SFM: You have been active in SFMA for a long time; you have served on several committees; and you currently serve on the board of directors. How has your career benefitted from being involved with the association? And what is your advice to other sports field managers regarding the value of being involved and giving back to the industry though service?

Thoms: I’ve met so many great people through committees and board service. I have enjoyed getting to know them all, and I enjoy most hearing about their field management issues. I also appreciate them helping me out when I have a student who wants to go to a certain town or part of the U.S. for an internship.

SFM: How do you think the profession and industry will change in the next 10 years, and/or what would you most like to see in terms of industry advancement in the future?

Thoms: I would love to see the respect for the job continue to rise. I think many athletic field managers do a great job but don’t get enough credit. I also think we will need to solve the labor shortage over the next 10 years. I don’t know if that is through greater pay or more work-life balanced hours, but something will have to happen soon to draw more people to the industry.

SFM: Please tell us about yourself outside of work (family, hobbies, interests, etc.)?

Thoms: I enjoy spending time with my wife, Rachel, and children, George and Greta, and watching the kids grow up and learn new things. I enjoy cheering on the Kansas City Chiefs on Sundays.

SFM: Is there anything else we might not have touched on that you would like to add?

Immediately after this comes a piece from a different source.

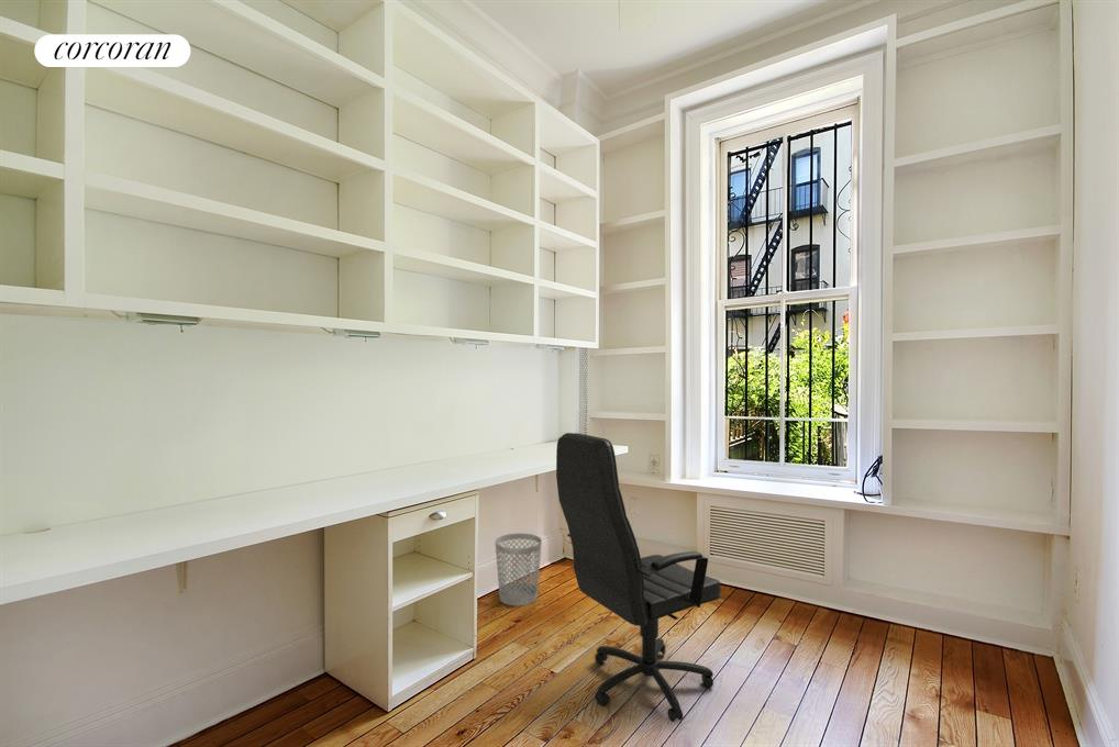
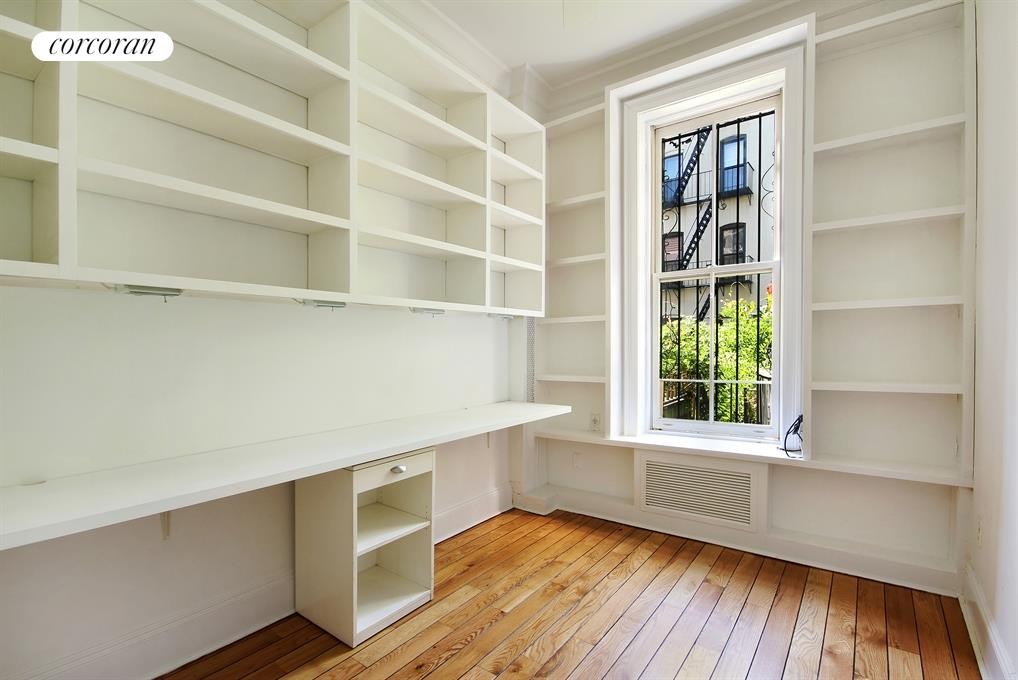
- office chair [555,432,722,723]
- wastebasket [494,532,543,607]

Thoms: This past year I’ve gotten to be a part of a fun project growing the new football game and practice fields for ISU. We sand-capped six acres of cornfields in April and then seeded them to Kentucky bluegrass. The sod will be ready to be moved in May. It has been a fun and challenging project growing high-quality sod on an old corn field, for sure. But one that has brought great exposure to our college and department. The students have enjoyed it too.